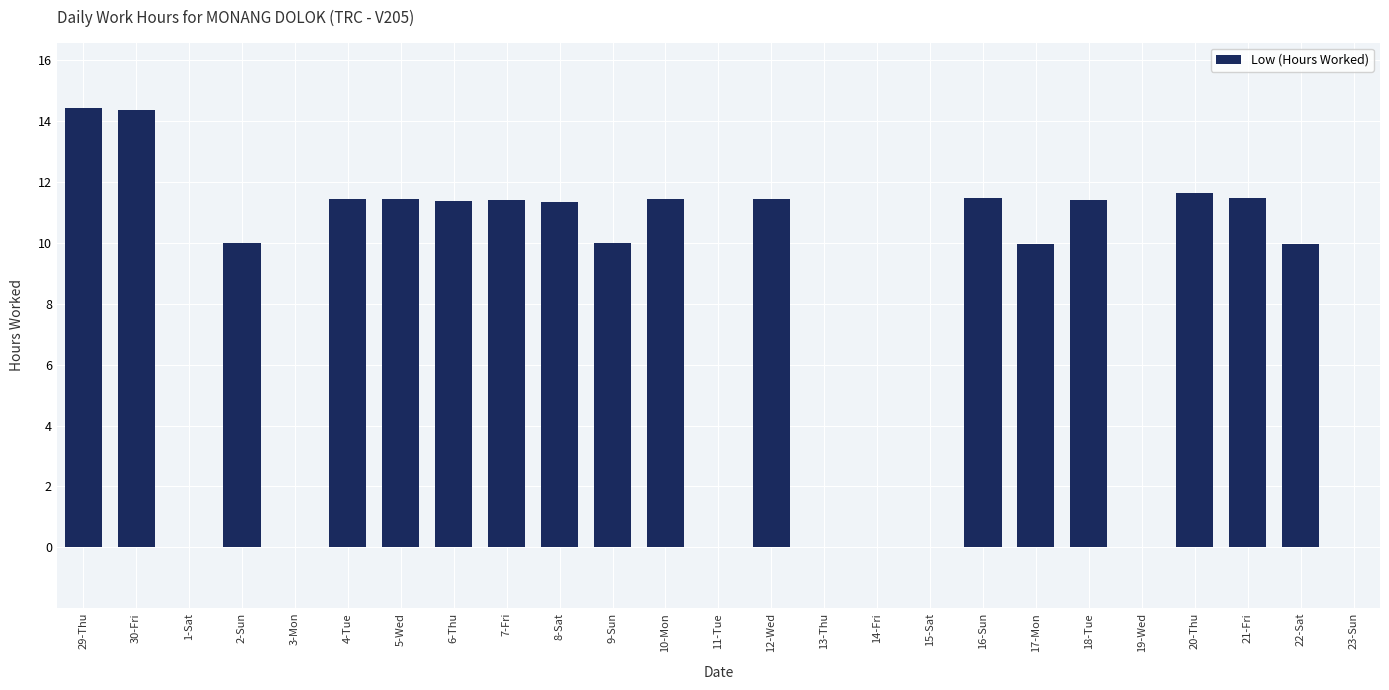

Are the bars grouped side by side (vs. stacked)?

No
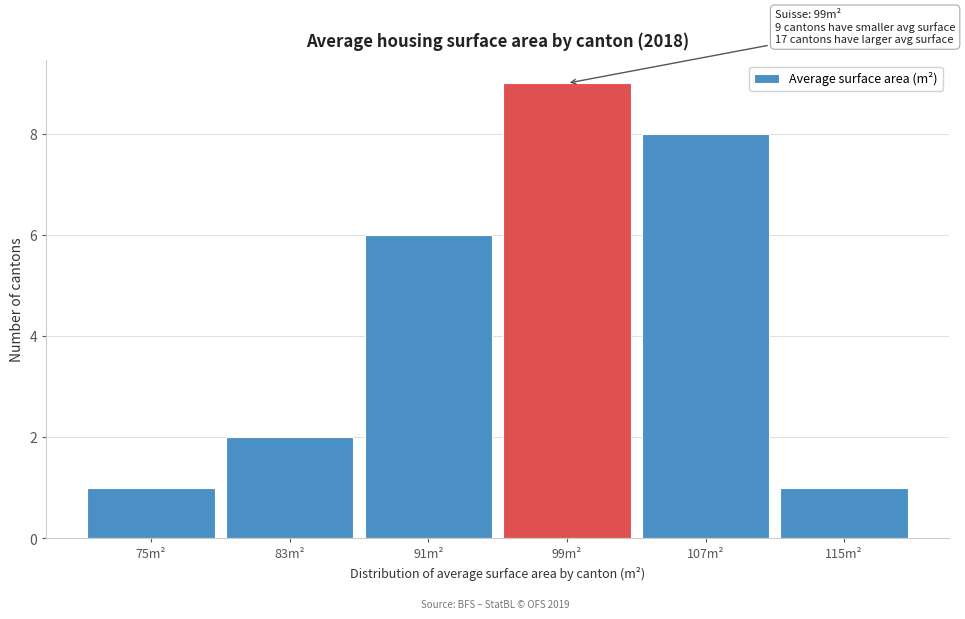

Reading left to right, what are all the values shown in this chart?

1	2	6	9	8	1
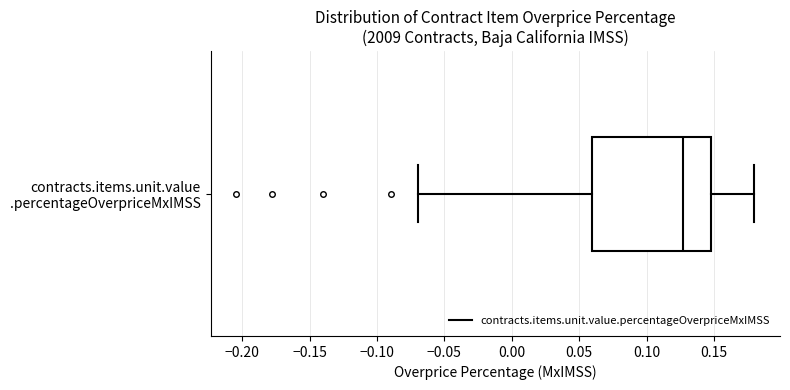

Read this box plot against the x-axis: the position of the median line, the range covered by the box, and the ends of both whiskers. The values are not printed on the chart, so give them approximately, as read against the axis.

median 0.125, box 0.060 to 0.150, whiskers -0.070 to 0.180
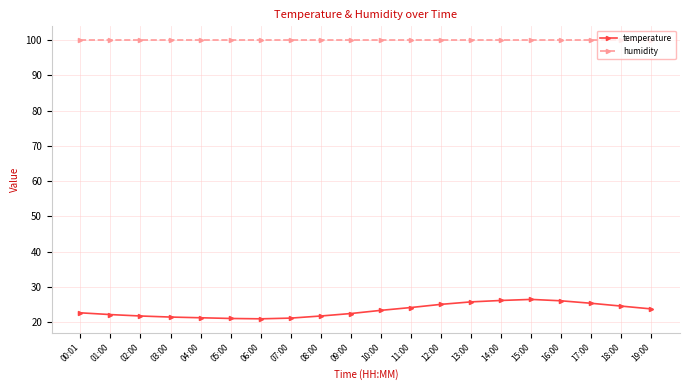

True or false: temperature has more than 0 points higher than both neighbors.

True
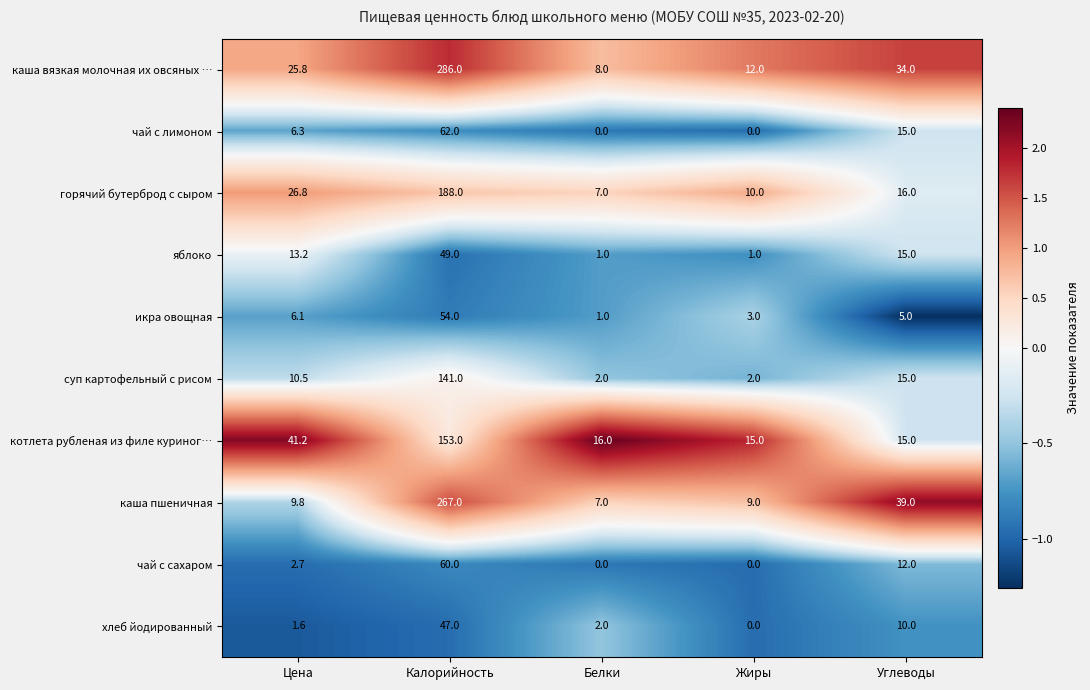

What is the difference between the maximum and minimum values in the чай с лимоном series?

62.0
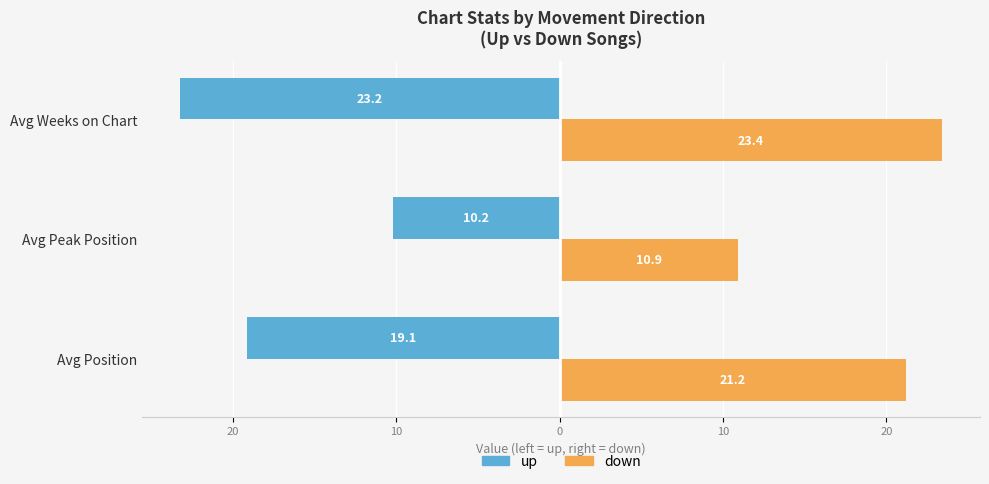

What is the value of the down bar at the 1st from the left?

21.2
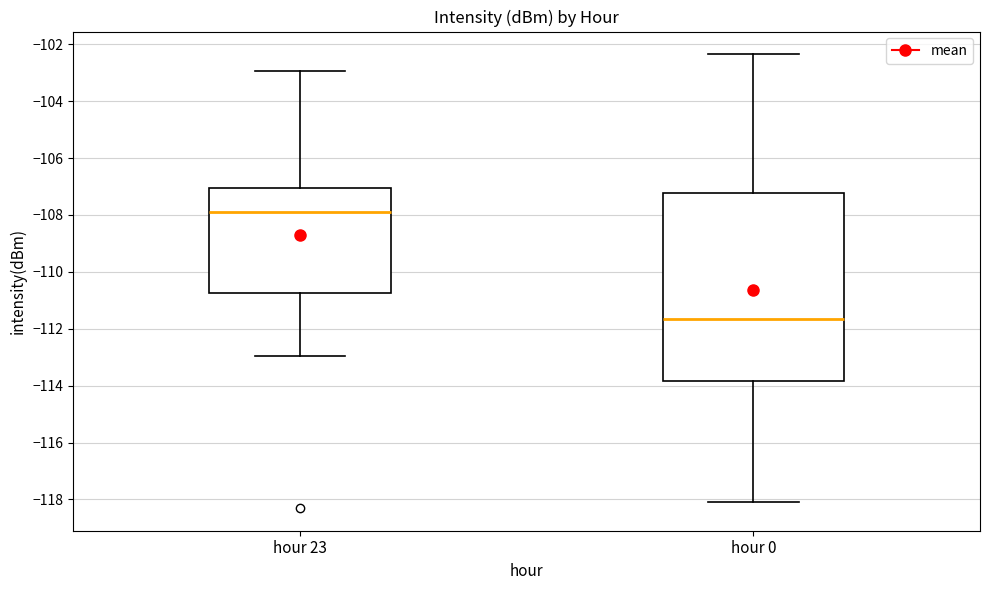

Which box is the tallest, from its lower edge to its upper edge?

hour 0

YOUR TASK :: Rewrite all the entries above without the pictures, and swap "x-axis" for "horizontal axis" while keeping everything else the same.

ANSWER BELOW ::
Are the bars grouped side by side (vs. stacked)?

No

Reading left to right, what are all the values shown in this chart?

1	2	6	9	8	1

Read this box plot against the horizontal axis: the position of the median line, the range covered by the box, and the ends of both whiskers. The values are not printed on the chart, so give them approximately, as read against the axis.

median 0.125, box 0.060 to 0.150, whiskers -0.070 to 0.180

True or false: temperature has more than 0 points higher than both neighbors.

True

What is the difference between the maximum and minimum values in the чай с лимоном series?

62.0

What is the value of the down bar at the 1st from the left?

21.2

Which box is the tallest, from its lower edge to its upper edge?

hour 0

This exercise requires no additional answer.